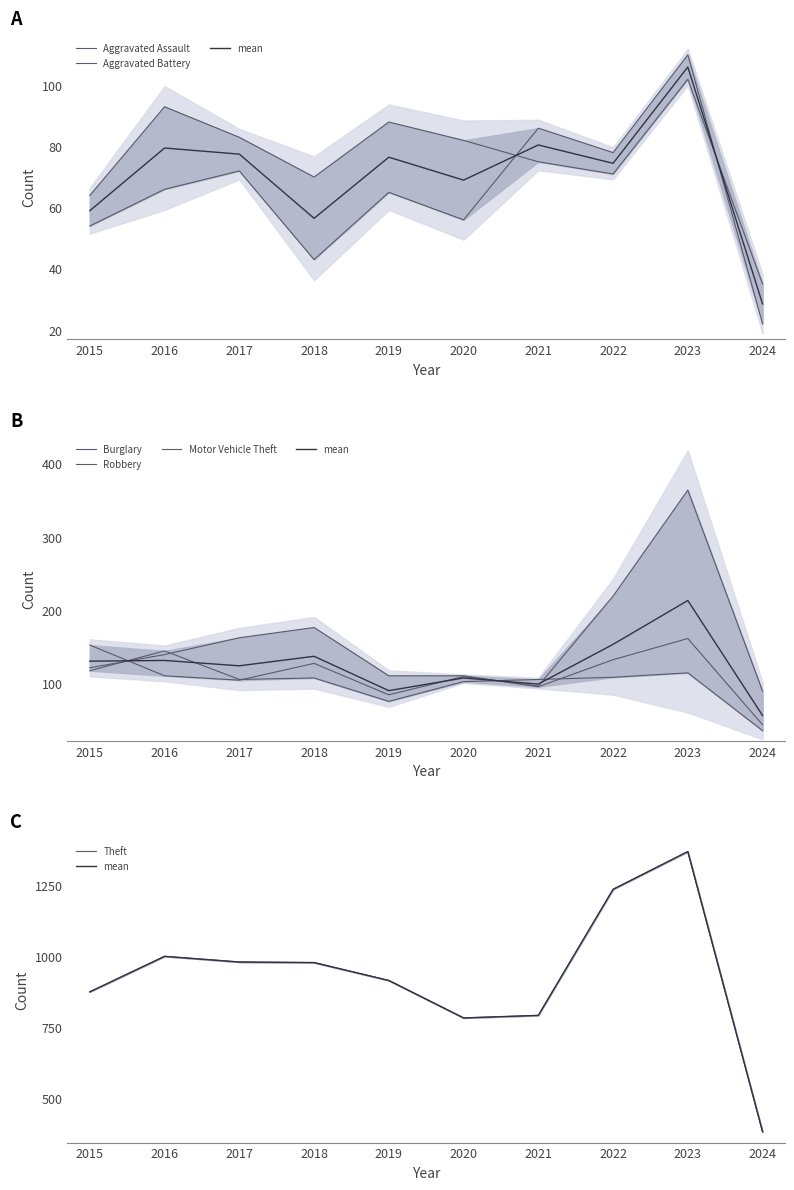

Reading left to right, extract all data points from this chart.

Aggravated Assault: 54	66	72	43	65	56	86	78	110	22
Aggravated Battery: 64	93	83	70	88	82	75	71	102	35
Burglary: 121	139	162	176	110	110	95	132	161	43
Robbery: 117	144	105	107	75	102	105	108	114	35
Motor Vehicle Theft: 152	110	104	127	84	109	96	219	364	89
Theft: 874	999	979	977	914	782	791	1235	1368	381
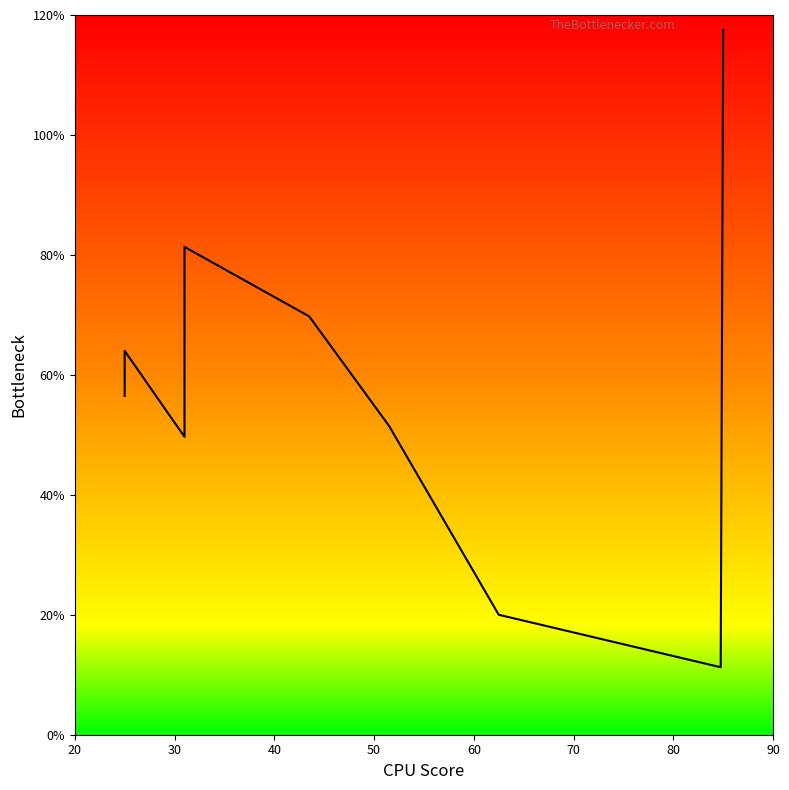

True or false: the data shows 49.7 at 31.0.

True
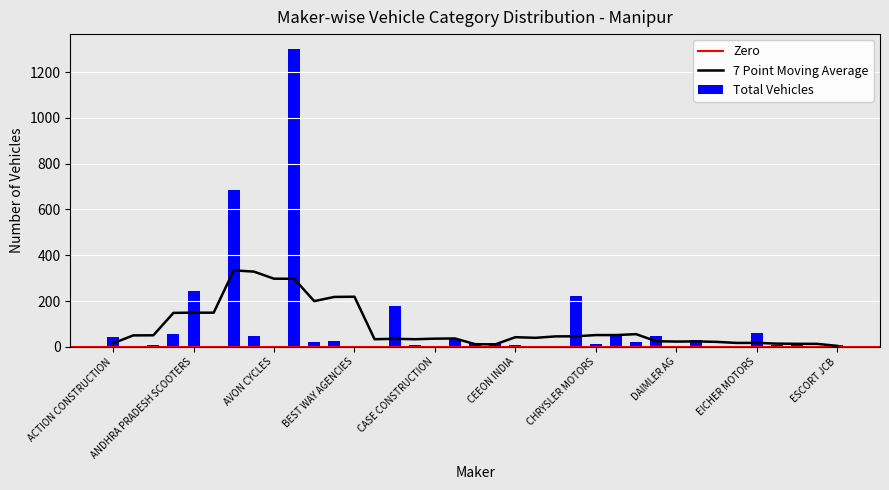

What is the label of the 13th bar from the right?

CHRYSLER MOTORS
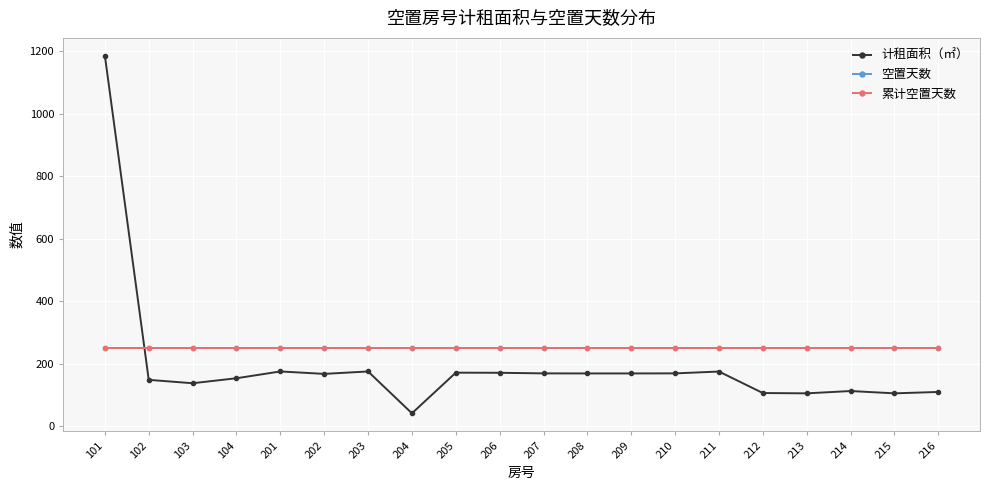

At which category is the sum across all series the highest?

101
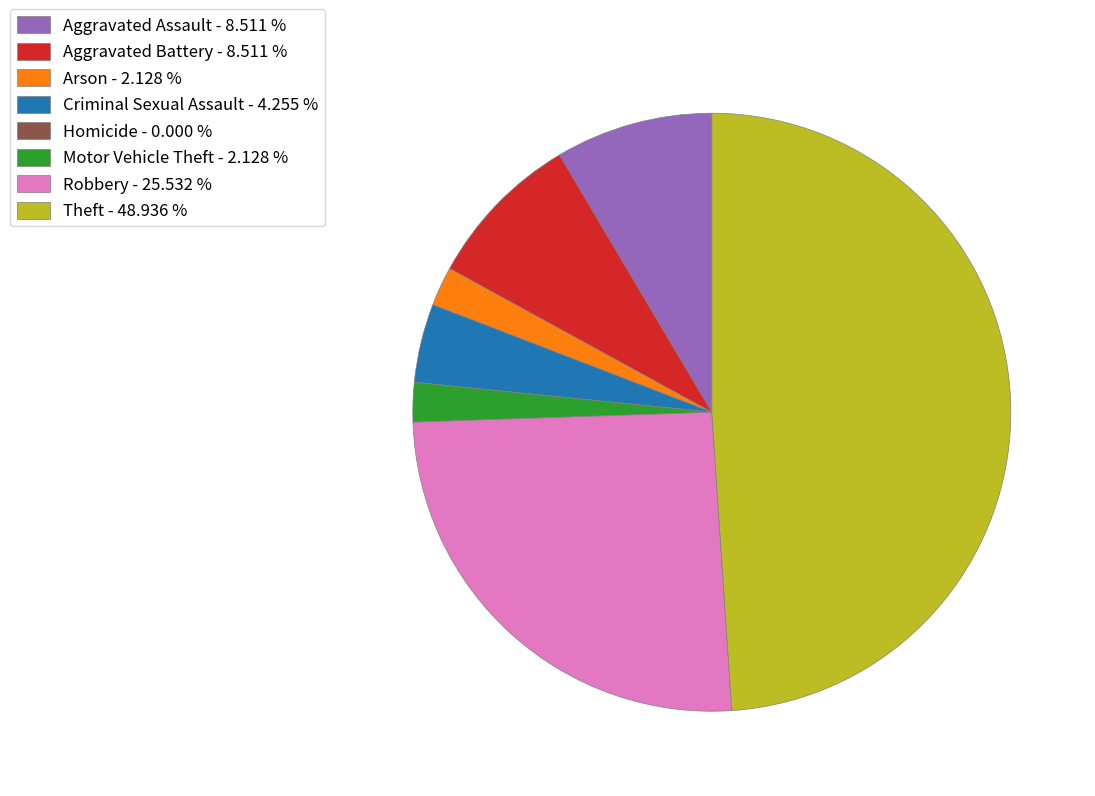

Is there any slice that represents more than half of the pie?

No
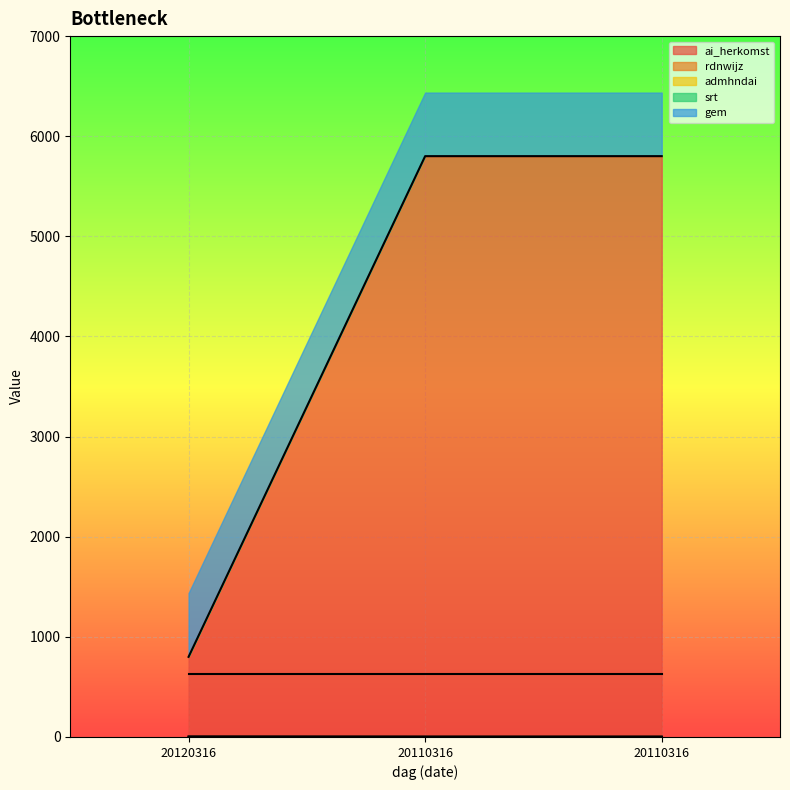

Is it true that rdnwijz equals 4 at 20110316?

True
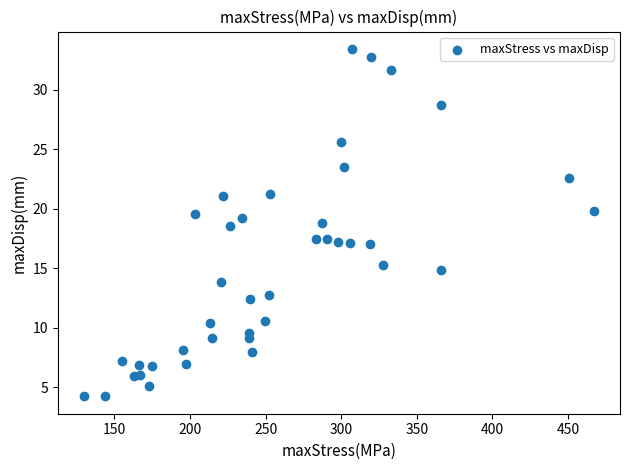

What is the range of X values (max minus min)?

337.9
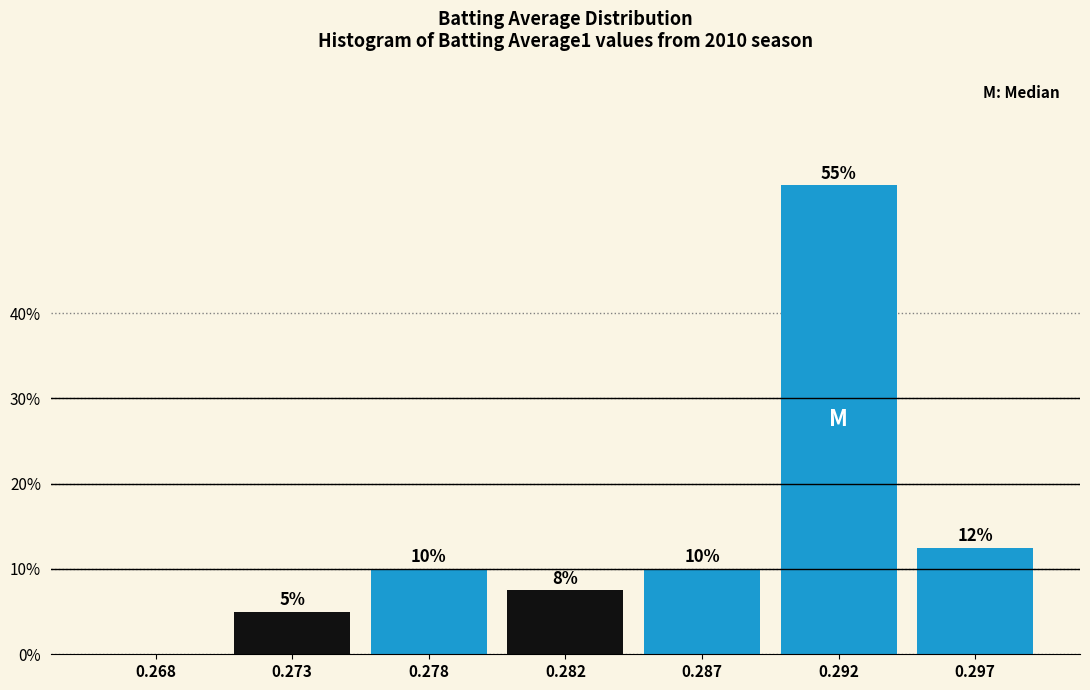

What is the sum of all values?

100.0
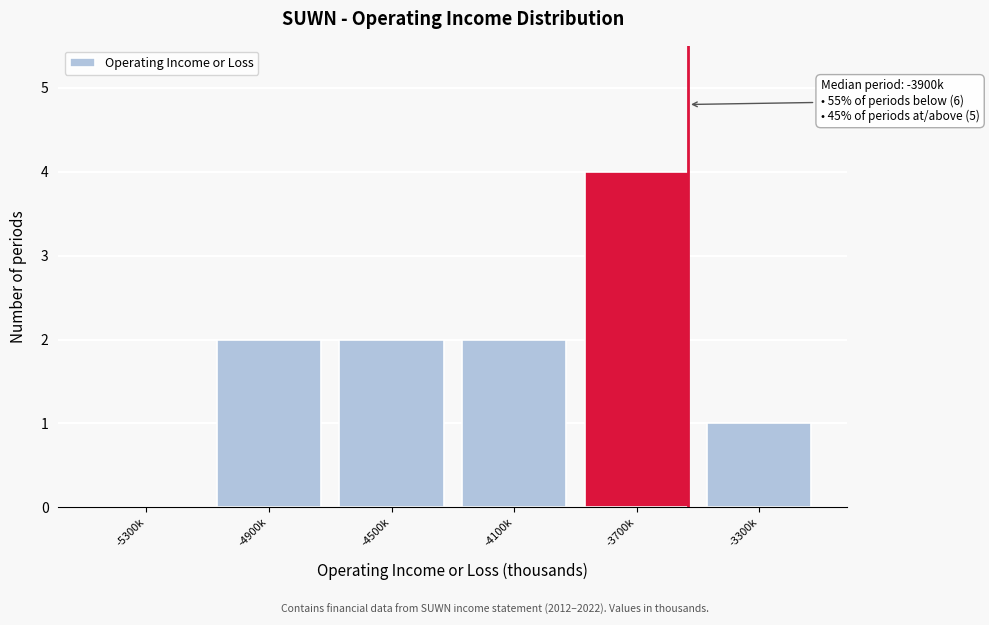

Reading right to left, extract all data points from this chart.

-3300k=1	-3700k=4	-4100k=2	-4500k=2	-4900k=2	-5300k=0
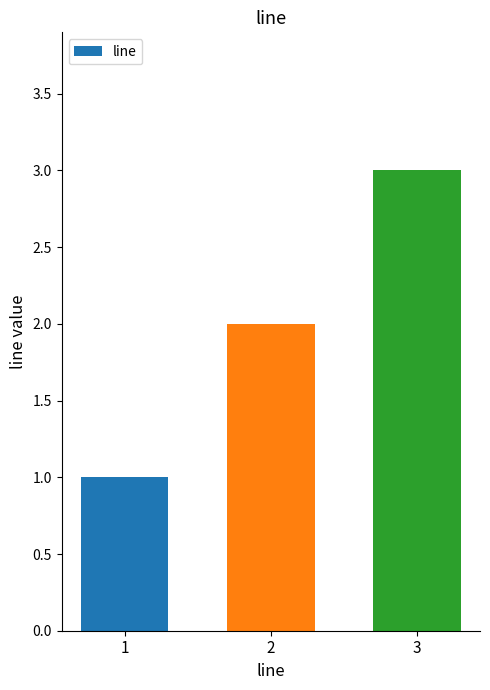

What is the value of the 2nd bar from the left?

2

◆ ◆ ◆ ◆ ◆

* _Your instructions_: Print the entries again, starting at the line that contains "At which category" and continuing through the last of the entries, with the pictures left out.

* _Solution for this problem_:
At which category is the sum across all series the highest?

101

Is there any slice that represents more than half of the pie?

No

Is it true that rdnwijz equals 4 at 20110316?

True

What is the range of X values (max minus min)?

337.9

What is the sum of all values?

100.0

Reading right to left, extract all data points from this chart.

-3300k=1	-3700k=4	-4100k=2	-4500k=2	-4900k=2	-5300k=0

What is the value of the 2nd bar from the left?

2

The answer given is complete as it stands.